Published by New York State Law Reporting Bureau pursuant to Judiciary Law § 431.
As corrected through Wednesday, April 28, 2010
It is hereby ordered that the judgment so appealed from is unanimously affirmed.
Defendant appeals from a judgment convicting him upon a jury verdict of, inter alia, two counts of assault in the second degree (Penal Law § 120.05 ). Contrary to defendant's contention, the assault conviction is supported by legally sufficient evidence establishing that both victims, each of whom was a police officer, sustained a physical injury (see § 10.00 ; People v Wiggins, 265 AD2d 905 , lv denied 94 NY2d 908 ; see generally People v Bleakley, 69 NY2d 490, 495 ). One victim testified that, as a result of the assault by defendant, he sustained an elbow injury that required medical treatment, physical therapy and the use of anti-inflammatory medication. Four months after the incident, that victim was required to use an arm band to support the tendons in his arm and to enable him to use his arm effectively. The other victim testified that defendant punched him in the face with his closed fist, thereby causing swelling, bruising and a black eye. We conclude that the victims' injuries "were more than mere petty slaps, shoves, kicks and the like" (People v Oree, 58 AD3d 473, 474 , lv denied 12 NY3d 819  [internal quotation marks omitted]), and we see no basis to disturb the jury's verdict (see People v Fortuna, 188 AD2d 683, 684 , lv denied 81 NY2d 839 ).
Defendant further contends that he was deprived of his right to a fair trial by prosecutorial misconduct. To the extent that defendant preserved for our review his contention with respect to the prosecutor's comments on summation, comparing "facts" to "fiction," we conclude that those comments were within the wide rhetorical bounds afforded the prosecutor (see People v Lynch, 60 AD3d 1479, 1480-1481 , lv denied 12 NY3d 926 ). Defendant failed to preserve for our review his contention that the prosecutor improperly shifted the burden of proof to defendant on summation (see CPL 470.05 ), and we decline to exercise our power to review that contention as a matter of discretion in the interest of justice (see CPL 470.15  [a]). We agree with defendant that the prosecutor's cross-examination of defendant concerning his failure to call witnesses was improper inasmuch as the questioning may have appeared to shift the burden of proof to defendant (see People v Hendrie, 24 AD3d 871, 873 , lv denied 6 NY3d 776 ). Immediately after that line of questioning, however, County Court issued a curative instruction, advising the jury that the People and not defendant bore the burden of proof and that defendant had no obligation to call witnesses. "In order to believe that defendant bore any burden to [call] witnesses, the jury would have had to ignore not only the curative instruction, but also the detailed subsequent instructions on the burden of proof and the presumption of innocence" (People v Diotte, 63 AD3d 1281, 1283 ). Furthermore, the prosecutor's line of questioning was brief and isolated (see Hendrie, 24 AD3d at 873). In view of all the circumstances, we conclude that "defendant's right to a fair trial was not compromised" (Diotte, 63 AD3d at 1283).

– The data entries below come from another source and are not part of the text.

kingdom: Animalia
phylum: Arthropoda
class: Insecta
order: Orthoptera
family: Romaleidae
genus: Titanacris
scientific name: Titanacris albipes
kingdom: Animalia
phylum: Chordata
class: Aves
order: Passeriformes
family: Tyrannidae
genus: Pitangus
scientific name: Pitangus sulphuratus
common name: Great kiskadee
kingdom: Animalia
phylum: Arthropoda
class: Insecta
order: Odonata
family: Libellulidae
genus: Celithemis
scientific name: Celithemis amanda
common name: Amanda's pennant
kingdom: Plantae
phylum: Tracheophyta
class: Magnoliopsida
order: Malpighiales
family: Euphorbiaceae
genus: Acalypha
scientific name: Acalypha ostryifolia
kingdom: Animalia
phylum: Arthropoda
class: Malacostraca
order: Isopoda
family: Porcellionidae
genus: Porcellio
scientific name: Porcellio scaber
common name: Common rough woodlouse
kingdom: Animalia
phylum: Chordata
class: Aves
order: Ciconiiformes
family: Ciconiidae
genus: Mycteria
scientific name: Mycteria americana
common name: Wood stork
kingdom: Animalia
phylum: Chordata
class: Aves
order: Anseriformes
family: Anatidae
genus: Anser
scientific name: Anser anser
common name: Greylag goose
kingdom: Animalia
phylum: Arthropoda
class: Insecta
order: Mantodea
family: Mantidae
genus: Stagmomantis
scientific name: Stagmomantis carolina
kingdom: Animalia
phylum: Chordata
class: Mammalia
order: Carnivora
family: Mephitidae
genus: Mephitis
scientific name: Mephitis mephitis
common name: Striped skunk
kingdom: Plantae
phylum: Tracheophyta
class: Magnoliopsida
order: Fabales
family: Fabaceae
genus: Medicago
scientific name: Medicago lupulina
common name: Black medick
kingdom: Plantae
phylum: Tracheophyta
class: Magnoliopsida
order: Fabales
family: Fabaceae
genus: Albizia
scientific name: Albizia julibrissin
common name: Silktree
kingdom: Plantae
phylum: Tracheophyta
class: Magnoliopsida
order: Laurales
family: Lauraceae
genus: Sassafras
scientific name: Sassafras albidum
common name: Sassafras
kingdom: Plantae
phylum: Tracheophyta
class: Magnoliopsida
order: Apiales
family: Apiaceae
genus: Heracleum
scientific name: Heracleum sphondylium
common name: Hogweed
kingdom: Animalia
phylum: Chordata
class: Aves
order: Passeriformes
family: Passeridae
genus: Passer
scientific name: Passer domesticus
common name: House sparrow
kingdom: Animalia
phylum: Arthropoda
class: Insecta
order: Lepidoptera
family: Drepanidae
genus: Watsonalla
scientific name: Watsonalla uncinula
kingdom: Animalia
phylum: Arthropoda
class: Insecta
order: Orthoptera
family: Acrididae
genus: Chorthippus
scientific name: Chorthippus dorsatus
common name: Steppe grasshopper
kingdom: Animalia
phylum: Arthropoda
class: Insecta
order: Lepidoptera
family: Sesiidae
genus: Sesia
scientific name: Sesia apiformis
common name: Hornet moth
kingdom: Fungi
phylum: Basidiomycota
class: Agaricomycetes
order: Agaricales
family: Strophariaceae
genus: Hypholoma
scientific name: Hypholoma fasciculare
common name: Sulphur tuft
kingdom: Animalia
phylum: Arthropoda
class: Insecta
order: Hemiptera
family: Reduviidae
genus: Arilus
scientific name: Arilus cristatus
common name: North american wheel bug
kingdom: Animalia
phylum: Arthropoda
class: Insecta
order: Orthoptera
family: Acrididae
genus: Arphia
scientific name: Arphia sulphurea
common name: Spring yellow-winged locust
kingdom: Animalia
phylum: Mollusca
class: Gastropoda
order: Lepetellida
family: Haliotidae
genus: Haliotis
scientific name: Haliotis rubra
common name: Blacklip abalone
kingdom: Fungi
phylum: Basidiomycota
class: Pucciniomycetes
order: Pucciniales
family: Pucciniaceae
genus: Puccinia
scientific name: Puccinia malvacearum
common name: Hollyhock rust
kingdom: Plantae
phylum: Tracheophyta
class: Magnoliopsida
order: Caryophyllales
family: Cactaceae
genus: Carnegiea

Finally, we reject defendant's contention that the sentences imposed on the assault counts must run concurrently. "Where, as here, separate acts are committed against different victims during the same criminal transaction, the court may properly impose consecutive sentences in the exercise of its discretion" (People v Lemon, 38 AD3d 1298, 1299 , lv denied 9 NY3d 846, 962 ).
Present---Scudder, P.J., Centra, Carni and Pine, JJ.